**EXCERPT PROVIDED**
----------------------------------------

Software Tools in Haskell: overstrike

interpret backspaces on stdin

Posted on 2016-02-20 by nbloomf

Tags: software-tools-in-haskell, literate-haskell

This page is part of a series on Software Tools in Haskell.

This post is literate Haskell; you can load the source into GHCi and play along.

As usual, we start with some imports.

-- sth-overstrike: interpret backspaces using line printer control codes
module Main where

import System.Exit (exitSuccess)
import Control.Arrow ((>>>))
import Data.List (unfoldr, intercalate, sortBy)

At first I was going to skip this program, because I cannot imagine myself having a use for it. But I started thinking about the problem and before I knew it the program was written, so I might as well write about it. :)

In ASCII (and unicode) there is a backspace control character. This character is only kind of related to the backspace key on a modern keyboard. On a typewriter, the backspace key physically moves the carriage “back” one “space”, without erasing any characters that might already be printed there. This allowed the typist to physically print one character on top of another, called overstriking. Doing so allowed for things like underlining words (overstrike with underscore), striking out words (overstrike with hyphen), creating new characters (overstrike hyphen and colon to get a division sign, maybe), and elaborate typewriter art (a precursor of ASCII art). For example, the literal sequence of key strokes

Hello world!\b\b\b\b\b\b\b\b\b\b\b\b____________

would appear on the page as underlined text.

----------------------------------------

**SOURCE MATERIAL**
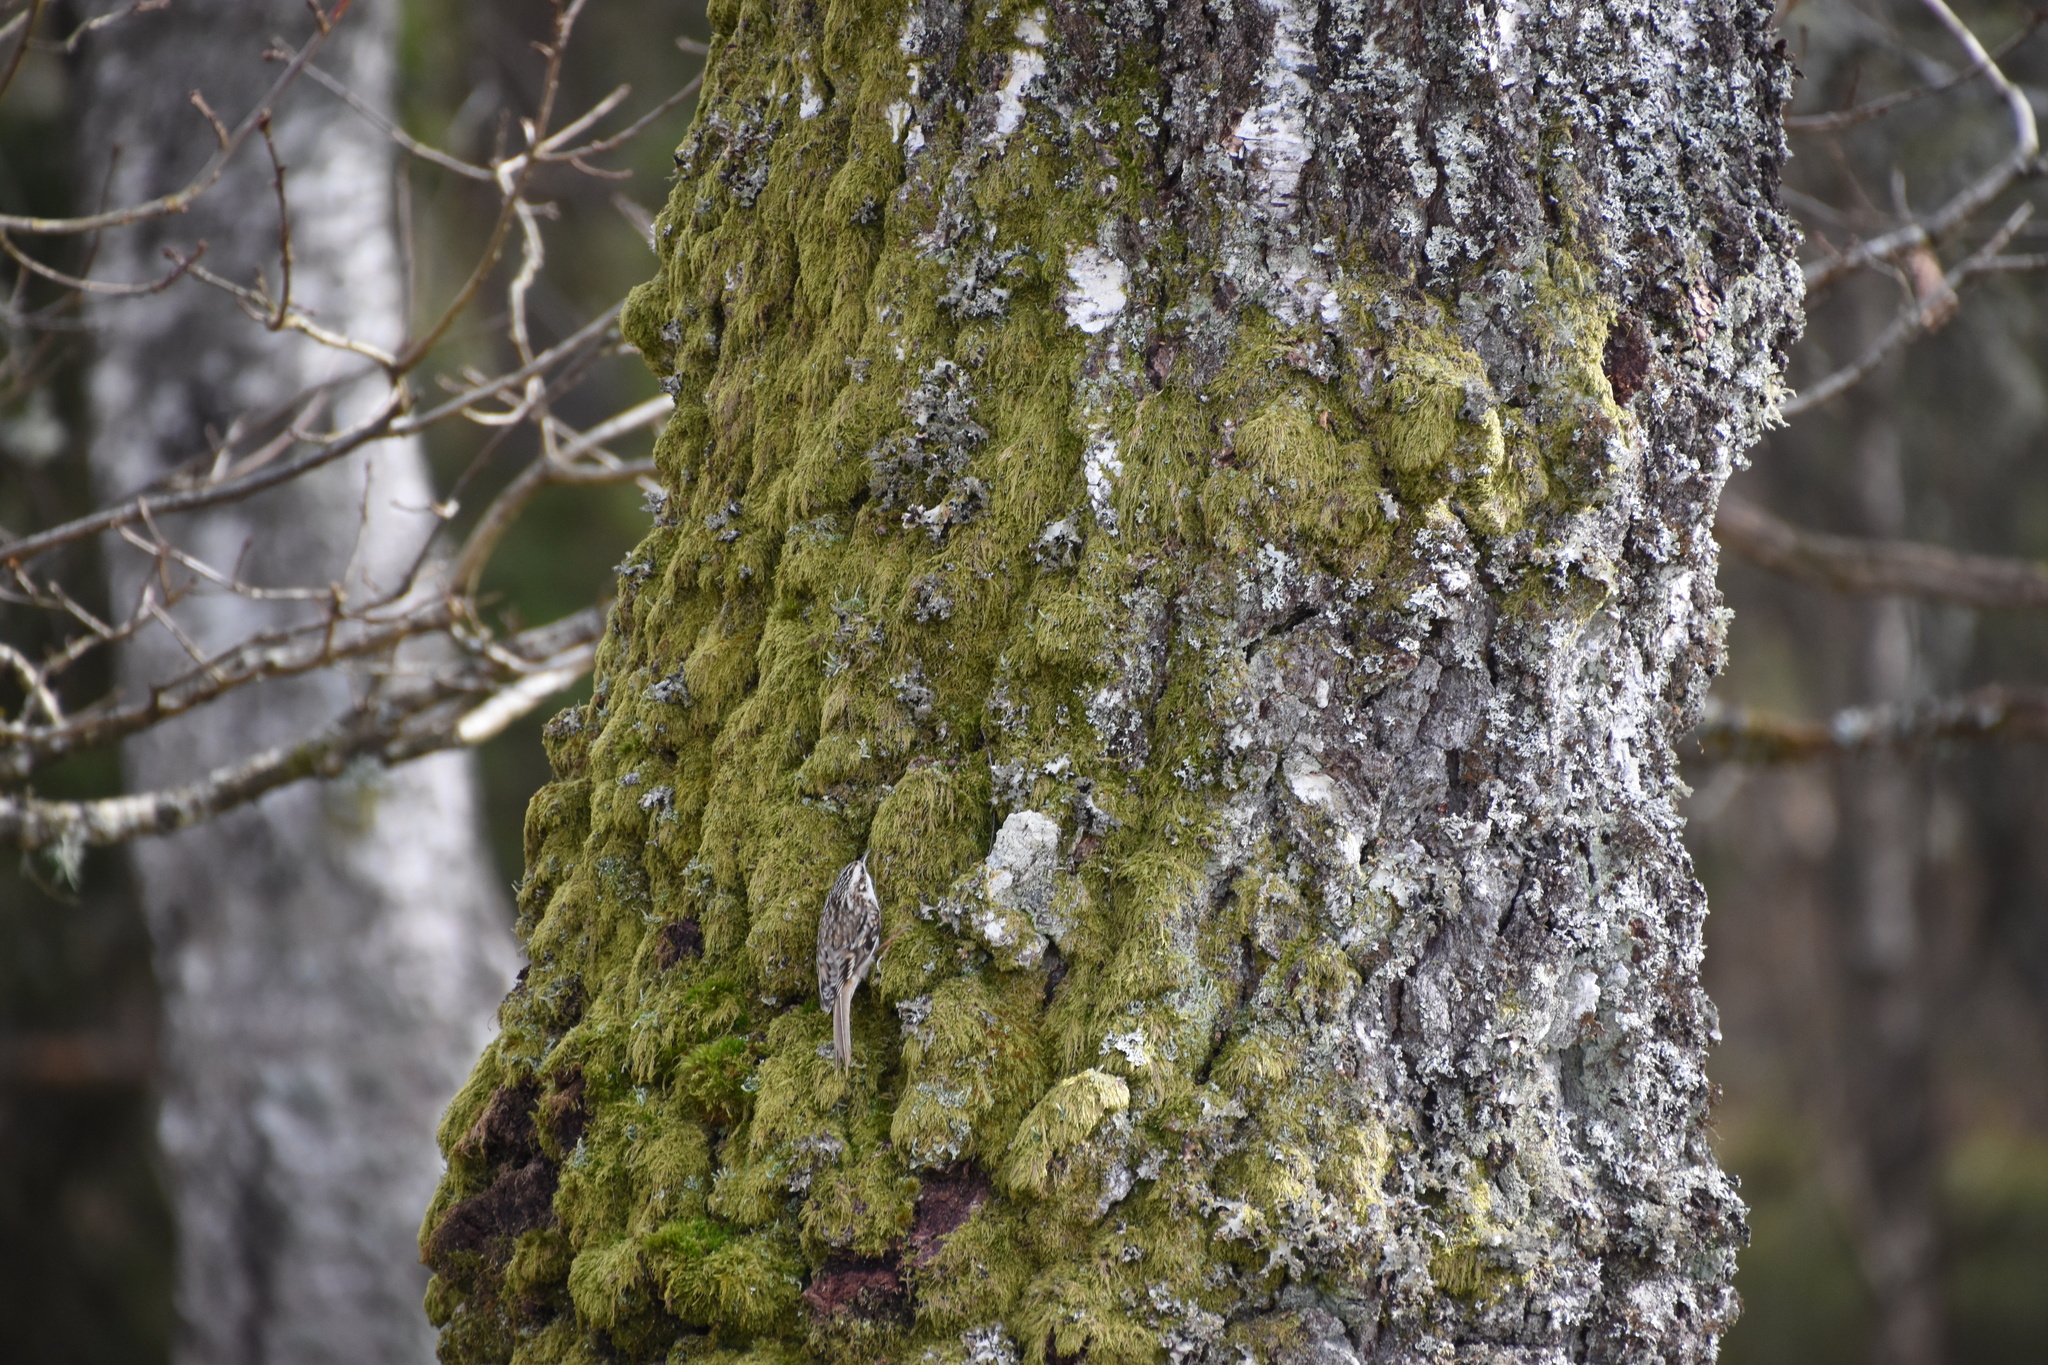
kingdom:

----------------------------------------

**TASKS AND EXERCISES**
• A. Using the overstrike post above, decide whether each statement agrees with it, answering yes or no and quoting the deciding words: (i) the ASCII backspace character is closely tied to the backspace key on a modern keyboard; (ii) a typewriter's backspace key erases whatever character is already printed in that spot; (iii) the post's source can be loaded into GHCi.
• B. From the overstrike post above, return word for word the passage from "Software Tools in Haskell: overstrike" to "Tools in Haskell.".

**OUTPUTS BY TASK**
• A.
(i) No: "This character is only kind of related to the backspace key on a modern keyboard."
(ii) No: "without erasing any characters that might already be printed there."
(iii) Yes: "you can load the source into GHCi and play along."

• B.
Software Tools in Haskell: overstrike

interpret backspaces on stdin

Posted on 2016-02-20 by nbloomf

Tags: software-tools-in-haskell, literate-haskell

This page is part of a series on Software Tools in Haskell.